There is no need to create a range to make an overlap:

select to_char(d, 'YYYY-MM') as "Month", e.name
from
    (
        select generate_series(
            '2013-01-01'::date, '2013-05-01', '1 month'
        )::date
    ) s(d)
    inner join
    employee e on
        date_trunc('month', e.start_date)::date <= s.d
        and coalesce(e.finish_date, 'infinity') > s.d
order by 1, 2

SQL Fiddle

If you want the months with no active employees to show then change the inner for a left join

---

Erwin, about your comment:

the second expression would have to be coalesce(e.finish_date, 'infinity') >= s.d

Notice the requirement:

So if I have an employee who worked for 4 months eg. from 01/01/2013 to 01/05/2013 I'll have him in four months

From that I understand that the last active day is indeed the previous day from finish.

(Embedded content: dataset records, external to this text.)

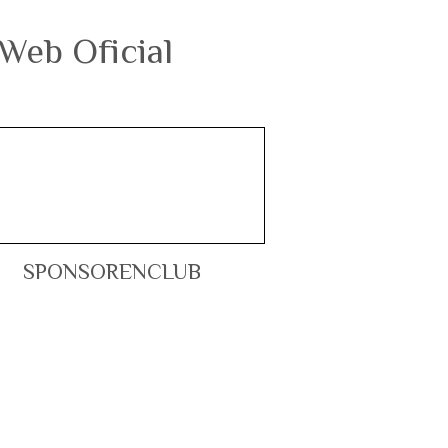
SPONSORENCLUB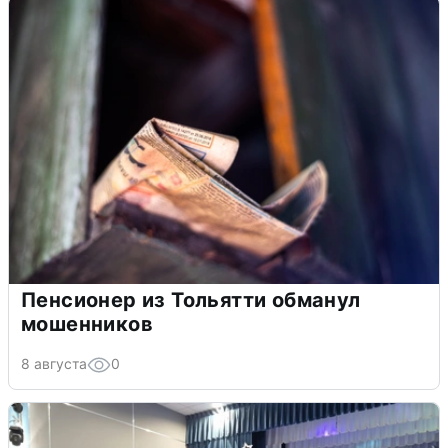
Пенсионер из Тольятти обманул
мошенников
8 августа
0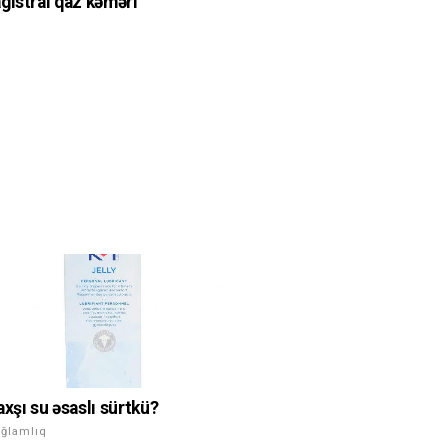
gistral qaz kəməri
axşı su əsaslı sürtkü?
ğlamlıq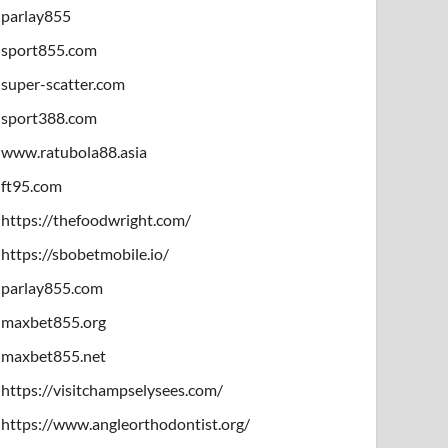
parlay855
sport855.com
super-scatter.com
sport388.com
www.ratubola88.asia
ft95.com
https://thefoodwright.com/
https://sbobetmobile.io/
parlay855.com
maxbet855.org
maxbet855.net
https://visitchampselysees.com/
https://www.angleorthodontist.org/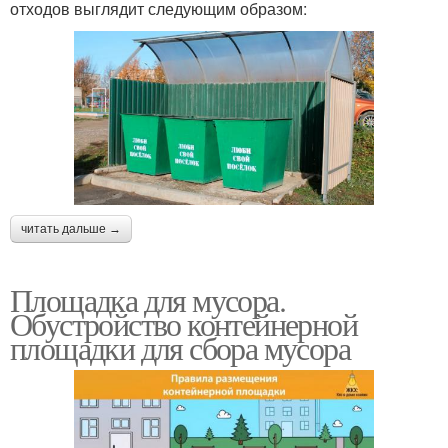
отходов выглядит следующим образом:
читать дальше →
Площадка для мусора.
Обустройство контейнерной
площадки для сбора мусора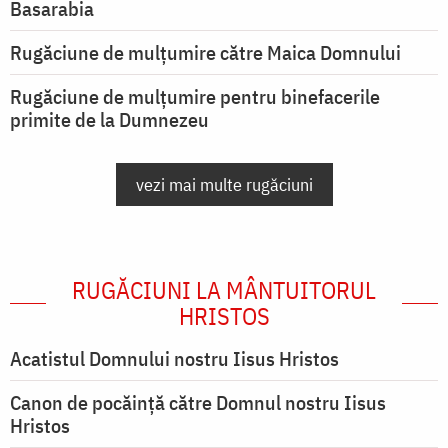
Basarabia
Rugăciune de mulţumire către Maica Domnului
Rugăciune de mulțumire pentru binefacerile
primite de la Dumnezeu
vezi mai multe rugăciuni
RUGĂCIUNI LA MÂNTUITORUL
HRISTOS
Acatistul Domnului nostru Iisus Hristos
Canon de pocăință către Domnul nostru Iisus
Hristos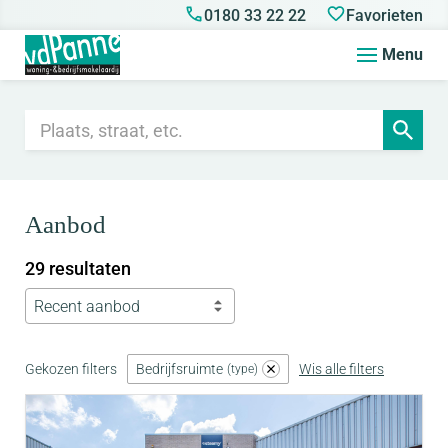
0180 33 22 22
Favorieten
Menu
Aanbod
29 resultaten
Recent aanbod
Gekozen filters
Bedrijfsruimte
Wis alle filters
type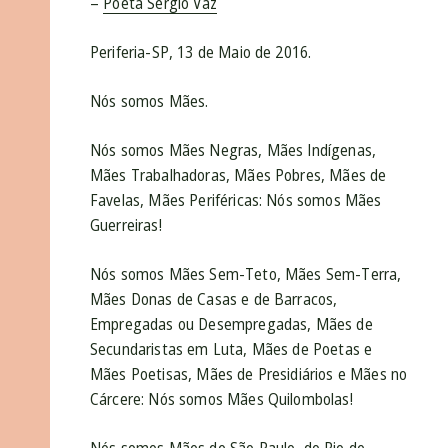
–
Poeta Sérgio Vaz
Periferia-SP, 13 de Maio de 2016.
Nós somos Mães.
Nós somos Mães Negras, Mães Indígenas,
Mães Trabalhadoras, Mães Pobres, Mães de
Favelas, Mães Periféricas: Nós somos Mães
Guerreiras!
Nós somos Mães Sem-Teto, Mães Sem-Terra,
Mães Donas de Casas e de Barracos,
Empregadas ou Desempregadas, Mães de
Secundaristas em Luta, Mães de Poetas e
Mães Poetisas, Mães de Presidiários e Mães no
Cárcere: Nós somos Mães Quilombolas!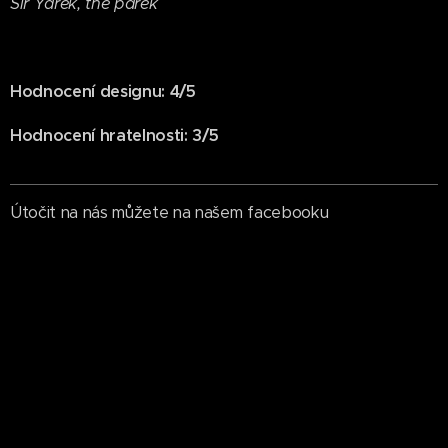
Sir Yarek, the párek
Hodnocení designu: 4/5
Hodnocení hratelnosti: 3/5
Útočit na nás můžete na našem facebooku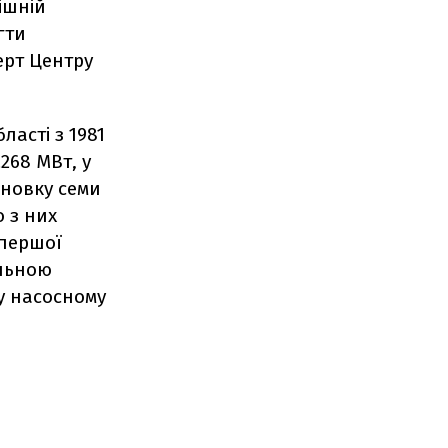
ішній
гти
ерт Центру
ласті з 1981
268 МВт, у
ановку семи
 з них
 першої
альною
у насосному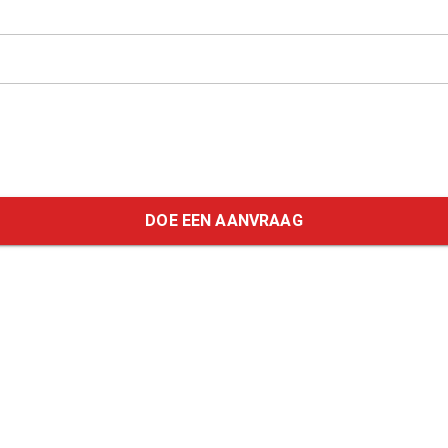
DOE EEN AANVRAAG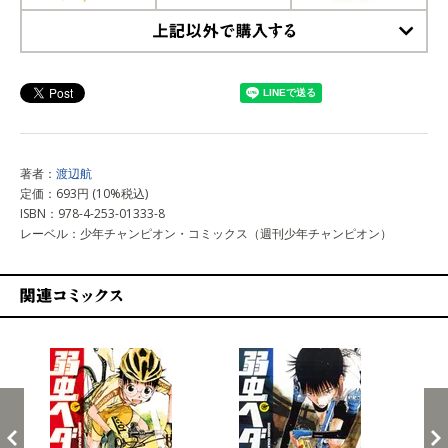
上記以外で購入する
著者：
渡辺航
定価：693円 (10%税込)
ISBN：978-4-253-01333-8
レーベル：少年チャンピオン・コミックス（週刊少年チャンピオン）
関連コミックス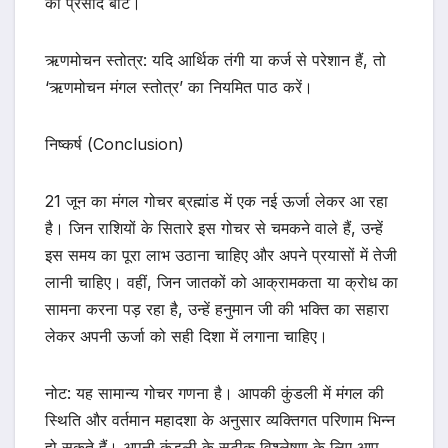
का प्रसाद बांटें।
ऋणमोचन स्तोत्र: यदि आर्थिक तंगी या कर्ज से परेशान हैं, तो
‘ऋणमोचन मंगल स्तोत्र’ का नियमित पाठ करें।
निष्कर्ष (Conclusion)
21 जून का मंगल गोचर ब्रह्मांड में एक नई ऊर्जा लेकर आ रहा
है। जिन राशियों के सितारे इस गोचर से चमकने वाले हैं, उन्हें
इस समय का पूरा लाभ उठाना चाहिए और अपने प्रयासों में तेजी
लानी चाहिए। वहीं, जिन जातकों को आक्रामकता या क्रोध का
सामना करना पड़ रहा है, उन्हें हनुमान जी की भक्ति का सहारा
लेकर अपनी ऊर्जा को सही दिशा में लगाना चाहिए।
नोट: यह सामान्य गोचर गणना है। आपकी कुंडली में मंगल की
स्थिति और वर्तमान महादशा के अनुसार व्यक्तिगत परिणाम भिन्न
हो सकते हैं। अपनी कुंडली के सटीक विश्लेषण के लिए आप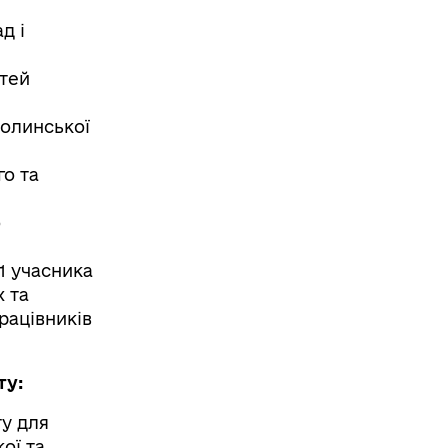
д і
стей
Долинської
го та
о
1 учасника
 та
рацівників
ту:
ту для
ої та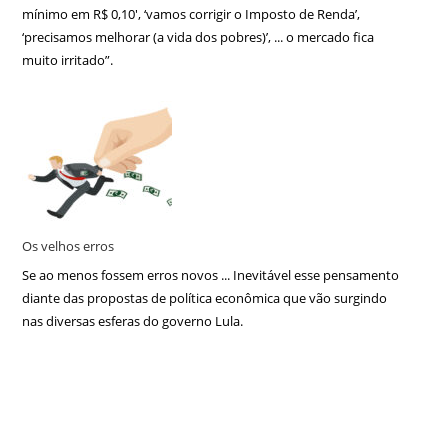
mínimo em R$ 0,10′, ‘vamos corrigir o Imposto de Renda’,
‘precisamos melhorar (a vida dos pobres)’, ... o mercado fica
muito irritado”.
Os velhos erros
Se ao menos fossem erros novos ... Inevitável esse pensamento
diante das propostas de política econômica que vão surgindo
nas diversas esferas do governo Lula.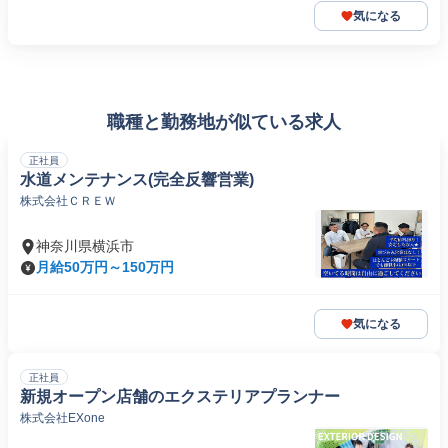
気になる
職種と勤務地が似ている求人
正社員
水道メンテナンス(完全反響営業)
株式会社ＣＲＥＷ
神奈川県横浜市
月給50万円～150万円
気になる
正社員
新規オープン店舗のエクステリアプランナー
株式会社EXone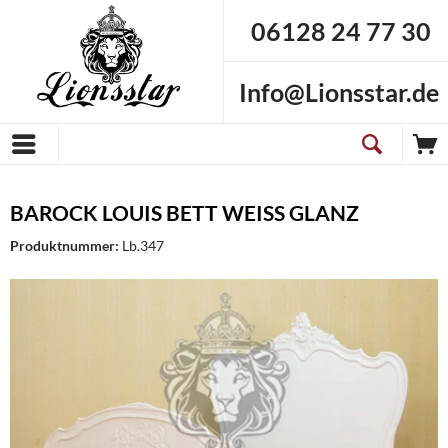
06128 24 77 30
Info@Lionsstar.de
BAROCK LOUIS BETT WEISS GLANZ
Produktnummer:
Lb.347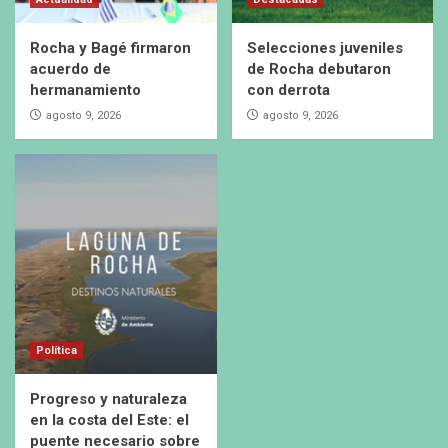
Rocha y Bagé firmaron
Selecciones juveniles
acuerdo de
de Rocha debutaron
hermanamiento
con derrota
agosto 9, 2026
agosto 9, 2026
Política
Progreso y naturaleza
en la costa del Este: el
puente necesario sobre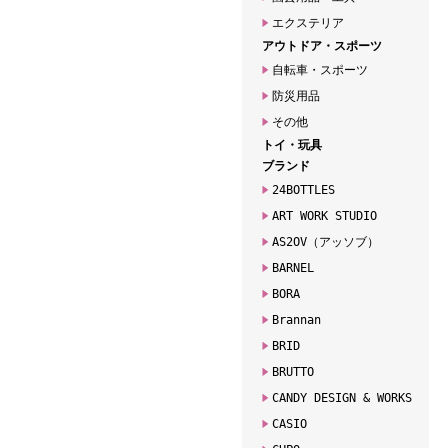
エクステリア
アウトドア・スポーツ
自転車・スポーツ
防災用品
その他
トイ・玩具
ブランド
24BOTTLES
ART WORK STUDIO
AS2OV（アッソブ）
BARNEL
BORA
Brannan
BRID
BRUTTO
CANDY DESIGN & WORKS
CASIO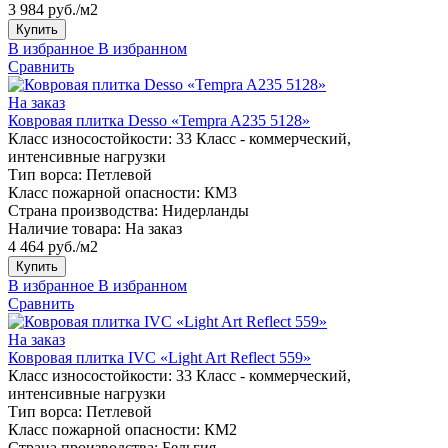
3 984 руб./м2
Купить
В избранное
В избранном
Сравнить
На заказ
Ковровая плитка Desso «Tempra A235 5128»
Класс износостойкости:
33 Класс - коммерческий,
интенсивные нагрузки
Тип ворса:
Петлевой
Класс пожарной опасности:
КМ3
Страна производства:
Нидерланды
Наличие товара:
На заказ
4 464 руб./м2
Купить
В избранное
В избранном
Сравнить
На заказ
Ковровая плитка IVC «Light Art Reflect 559»
Класс износостойкости:
33 Класс - коммерческий,
интенсивные нагрузки
Тип ворса:
Петлевой
Класс пожарной опасности:
КМ2
Страна производства:
Бельгия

If I use your "fix" I will include employee f in month 05 from my example. He finished in 2013-05-01:

('f', '2013-04-17', '2013-05-01'),

SQL Fiddle with your fix

Answer 2

First, you can generate multiple date intervals easily with generate_series(). To get lower and upper bound add an interval of 1 month to the start:

SELECT g::date                       AS d_lower
    , (g + interval '1 month')::date AS d_upper
FROM  generate_series('2013-01-01'::date, '2013-04-01', '1 month') g;

Produces:

  d_lower   |  d_upper
------------+------------
 2013-01-01 | 2013-02-01
 2013-02-01 | 2013-03-01
 2013-03-01 | 2013-04-01
 2013-04-01 | 2013-05-01

The upper border of the time range is the first of the next month. This is on purpose, since we are going to use the standard SQL OVERLAPS operator further down. Quoting the manual at said location:

Each time period is considered to represent the half-open interval start <= time < end [...]

Next, you use a LEFT [OUTER] JOIN to connect employees to these date ranges:

SELECT to_char(m.d_lower, 'YYYY-MM') AS month_and_year, e.*
FROM  (
   SELECT g::date                       AS d_lower
       , (g + interval '1 month')::date AS d_upper
   FROM   generate_series('2013-01-01'::date, '2013-04-01', '1 month') g
   ) m
LEFT   JOIN employees e ON (m.d_lower, m.d_upper)
                  OVERLAPS (e.start_date, COALESCE(e.finish_date, 'infinity'))
ORDER  BY 1;

• The LEFT JOIN includes date ranges even if no matching employees are found.

• Use COALESCE(e.finish_date, 'infinity')) for employees without a finish_date. They are considered to be still employed. Or maybe use current_date in place of infinity.

• Use to_char() to get a nicely formatted month_and_year value.

• You can easily select any columns you need from employees. In my example I take all columns with e.*.

• The 1 in ORDER BY 1 is a positional parameter to simplify the code. Orders by the first column month_and_year.

• To make this fast, create an multi-column index on these expressions. Like

  CREATE INDEX employees_start_finish_idx
  ON employees (start_date, COALESCE(finish_date, 'infinity') DESC);
  

  Note the descending order on the second index-column.

• If you should have committed the folly of storing temporal data as string types (text or varchar) with the pattern 'DD/MM/YYYY' instead of date or timestamp or timestamptz, convert the string to date with to_date(). Example:

  SELECT to_date('01/03/2013'::text, 'DD/MM/YYYY')
  

  Change the last line of the query to:

  ...
  OVERLAPS (to_date(e.start_date, 'DD/MM/YYYY')
           ,COALESCE(to_date(e.finish_date, 'DD/MM/YYYY'), 'infinity'))
  

  You can even have a functional index like that. But really, you should use a date or timestamp column.

Answer 3

Assuming that you really are not storing dates as character strings, but are only outputting them that way, then you can do:

SELECT employee_name
FROM employees
WHERE start_date <= <last date of month> and
      (finish_date >= <first date of month> or finish_date is null)

If you are storing them in this format, then you can do some fiddling with years and months.
This version turns the "dates" into strings of the form "YYYYMM". Just express the month you want like this and you can do the comparison:

select employee_name
from employees e
where right(start_date, 4)||substr(start_date, 4, 2) <= 'YYYYMM' and
      (right(finish_date, 4)||substr(finish_date, 4, 2) >= 'YYYYMM' or finish_date is null)

NOTE: the expression 'YYYYMM' is meant to be the month/year you are looking for.